> [PROBLEM DETAILS] Among the entries, which lines carry the string "Сертификация"? Copy every one.

***** SOURCE RECORDS

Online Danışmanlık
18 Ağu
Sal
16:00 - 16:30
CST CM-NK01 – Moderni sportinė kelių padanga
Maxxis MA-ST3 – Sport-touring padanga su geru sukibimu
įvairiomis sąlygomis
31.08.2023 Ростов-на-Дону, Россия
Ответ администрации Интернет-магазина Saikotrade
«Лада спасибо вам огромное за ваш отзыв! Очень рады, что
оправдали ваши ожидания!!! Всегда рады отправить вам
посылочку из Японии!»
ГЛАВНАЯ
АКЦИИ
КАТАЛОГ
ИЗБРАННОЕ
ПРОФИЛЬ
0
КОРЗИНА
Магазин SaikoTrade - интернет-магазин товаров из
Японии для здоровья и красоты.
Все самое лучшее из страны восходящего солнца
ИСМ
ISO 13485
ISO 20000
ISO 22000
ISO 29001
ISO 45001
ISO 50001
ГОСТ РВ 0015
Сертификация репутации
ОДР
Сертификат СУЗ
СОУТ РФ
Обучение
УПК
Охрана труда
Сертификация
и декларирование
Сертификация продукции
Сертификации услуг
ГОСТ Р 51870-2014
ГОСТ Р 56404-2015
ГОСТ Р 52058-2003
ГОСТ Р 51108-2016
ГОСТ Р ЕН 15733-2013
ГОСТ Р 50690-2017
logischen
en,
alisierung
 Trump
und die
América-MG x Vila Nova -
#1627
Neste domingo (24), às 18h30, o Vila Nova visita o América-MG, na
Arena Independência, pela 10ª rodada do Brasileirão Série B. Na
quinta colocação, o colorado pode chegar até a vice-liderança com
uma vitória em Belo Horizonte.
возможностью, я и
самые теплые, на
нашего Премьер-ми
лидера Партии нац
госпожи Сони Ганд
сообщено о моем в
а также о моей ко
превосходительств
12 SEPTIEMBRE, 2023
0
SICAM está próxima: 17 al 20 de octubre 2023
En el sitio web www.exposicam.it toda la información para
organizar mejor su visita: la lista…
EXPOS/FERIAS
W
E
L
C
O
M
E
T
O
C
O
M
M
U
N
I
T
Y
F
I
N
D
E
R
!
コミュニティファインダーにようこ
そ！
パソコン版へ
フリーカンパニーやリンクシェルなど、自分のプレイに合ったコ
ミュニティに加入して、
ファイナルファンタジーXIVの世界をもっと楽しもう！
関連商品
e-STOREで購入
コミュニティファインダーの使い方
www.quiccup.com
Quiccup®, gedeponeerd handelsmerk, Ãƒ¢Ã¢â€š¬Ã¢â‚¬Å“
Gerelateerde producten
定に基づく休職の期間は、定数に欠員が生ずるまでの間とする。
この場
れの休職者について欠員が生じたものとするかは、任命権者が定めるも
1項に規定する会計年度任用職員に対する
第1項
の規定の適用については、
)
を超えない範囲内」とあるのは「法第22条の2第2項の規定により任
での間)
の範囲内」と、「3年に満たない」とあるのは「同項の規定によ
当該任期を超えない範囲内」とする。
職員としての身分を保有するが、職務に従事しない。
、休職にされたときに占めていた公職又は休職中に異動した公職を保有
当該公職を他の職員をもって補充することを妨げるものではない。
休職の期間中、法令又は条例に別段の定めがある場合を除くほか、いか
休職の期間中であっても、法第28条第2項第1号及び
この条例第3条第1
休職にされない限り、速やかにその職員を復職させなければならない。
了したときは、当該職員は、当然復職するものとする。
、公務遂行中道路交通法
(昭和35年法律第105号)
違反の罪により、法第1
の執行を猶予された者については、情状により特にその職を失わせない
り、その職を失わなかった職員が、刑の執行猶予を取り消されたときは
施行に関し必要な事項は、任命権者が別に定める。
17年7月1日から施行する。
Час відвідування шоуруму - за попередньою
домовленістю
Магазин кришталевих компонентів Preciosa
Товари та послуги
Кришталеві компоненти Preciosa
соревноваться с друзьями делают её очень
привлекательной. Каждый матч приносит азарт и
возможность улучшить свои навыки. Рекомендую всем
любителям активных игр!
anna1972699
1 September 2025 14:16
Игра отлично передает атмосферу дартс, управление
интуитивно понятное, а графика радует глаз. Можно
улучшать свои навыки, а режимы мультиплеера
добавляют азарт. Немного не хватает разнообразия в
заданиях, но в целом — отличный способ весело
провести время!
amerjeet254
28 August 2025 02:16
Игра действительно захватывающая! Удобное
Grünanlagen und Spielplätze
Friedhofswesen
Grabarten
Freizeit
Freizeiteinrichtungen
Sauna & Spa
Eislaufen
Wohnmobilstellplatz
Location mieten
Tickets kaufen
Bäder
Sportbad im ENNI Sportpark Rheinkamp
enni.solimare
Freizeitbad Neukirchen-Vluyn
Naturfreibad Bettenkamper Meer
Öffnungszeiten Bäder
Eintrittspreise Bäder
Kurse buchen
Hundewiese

**********

> [SOLUTION FOR THIS PROBLEM]
Сертификация репутации
Сертификация
Сертификация продукции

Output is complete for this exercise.